Transcribed page contents

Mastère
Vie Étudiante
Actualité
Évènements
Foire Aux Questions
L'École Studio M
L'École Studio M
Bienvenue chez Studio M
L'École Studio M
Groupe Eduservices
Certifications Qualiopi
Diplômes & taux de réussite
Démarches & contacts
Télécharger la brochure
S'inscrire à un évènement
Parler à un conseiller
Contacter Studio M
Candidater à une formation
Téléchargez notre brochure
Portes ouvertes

### [Your objective]
Copy all lines of the records in which the string "brochure" can be found.

### [Problem solution]
Télécharger la brochure
Téléchargez notre brochure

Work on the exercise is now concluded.